/---

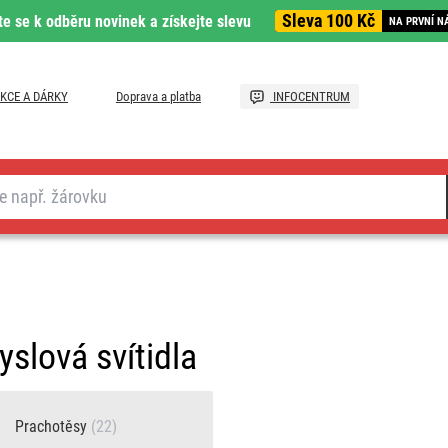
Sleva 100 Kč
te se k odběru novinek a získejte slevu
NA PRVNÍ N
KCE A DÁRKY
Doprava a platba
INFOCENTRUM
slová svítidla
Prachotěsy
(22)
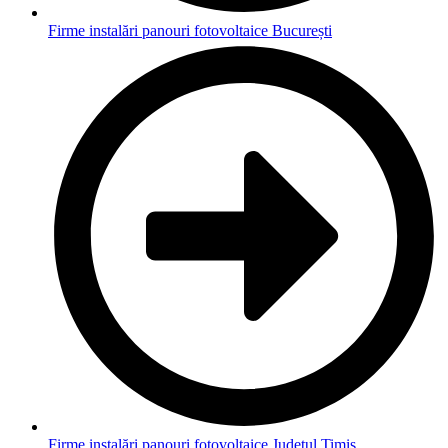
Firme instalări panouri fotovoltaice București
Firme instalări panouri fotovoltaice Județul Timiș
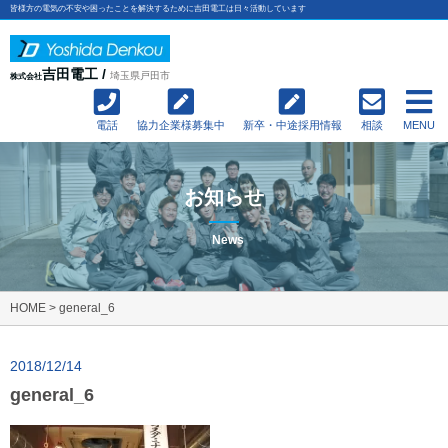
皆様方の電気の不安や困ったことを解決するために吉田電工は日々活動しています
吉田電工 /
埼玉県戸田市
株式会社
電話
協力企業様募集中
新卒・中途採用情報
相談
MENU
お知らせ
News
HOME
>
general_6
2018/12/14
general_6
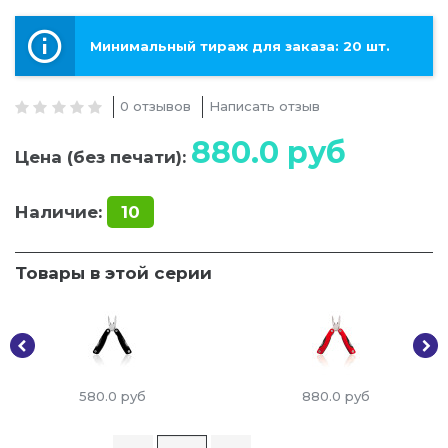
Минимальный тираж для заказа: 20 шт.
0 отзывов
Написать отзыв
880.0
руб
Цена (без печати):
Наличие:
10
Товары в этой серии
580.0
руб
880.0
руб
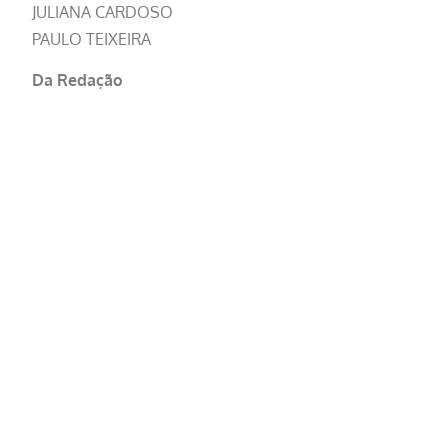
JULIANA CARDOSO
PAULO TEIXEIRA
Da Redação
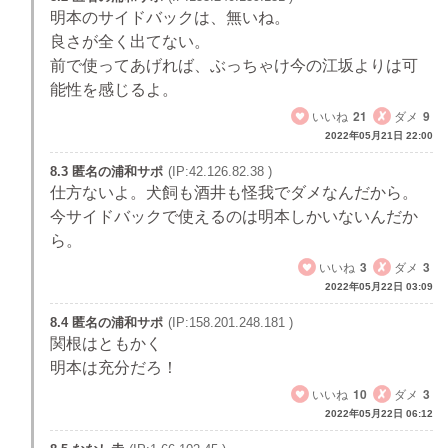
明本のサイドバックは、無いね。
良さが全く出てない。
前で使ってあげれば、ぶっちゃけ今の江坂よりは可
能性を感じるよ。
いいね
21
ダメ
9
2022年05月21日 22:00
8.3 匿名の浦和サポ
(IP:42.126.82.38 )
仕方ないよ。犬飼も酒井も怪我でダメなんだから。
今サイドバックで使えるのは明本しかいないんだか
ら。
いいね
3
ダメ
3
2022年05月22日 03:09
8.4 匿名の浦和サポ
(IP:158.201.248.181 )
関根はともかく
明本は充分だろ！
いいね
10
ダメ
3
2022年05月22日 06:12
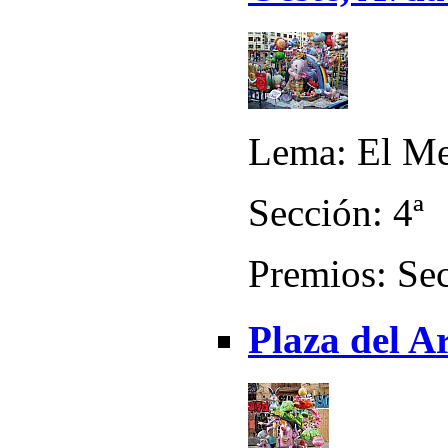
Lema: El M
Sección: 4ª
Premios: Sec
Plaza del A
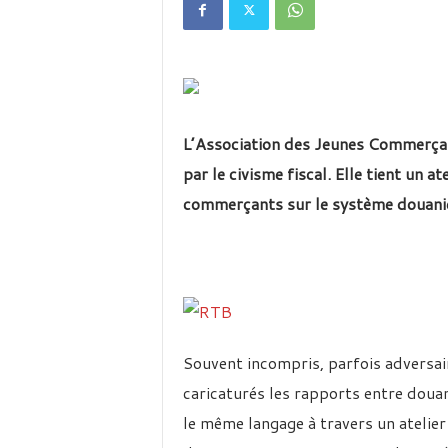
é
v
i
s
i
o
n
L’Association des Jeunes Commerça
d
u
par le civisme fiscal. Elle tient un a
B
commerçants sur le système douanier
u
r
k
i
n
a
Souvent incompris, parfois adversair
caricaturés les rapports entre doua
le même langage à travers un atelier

\---

* **What to work on**
All lines of the material that contain the string "Firme" are to be copied.

* **Task answer**
Firme instalări panouri fotovoltaice București
Firme instalări panouri fotovoltaice Județul Timiș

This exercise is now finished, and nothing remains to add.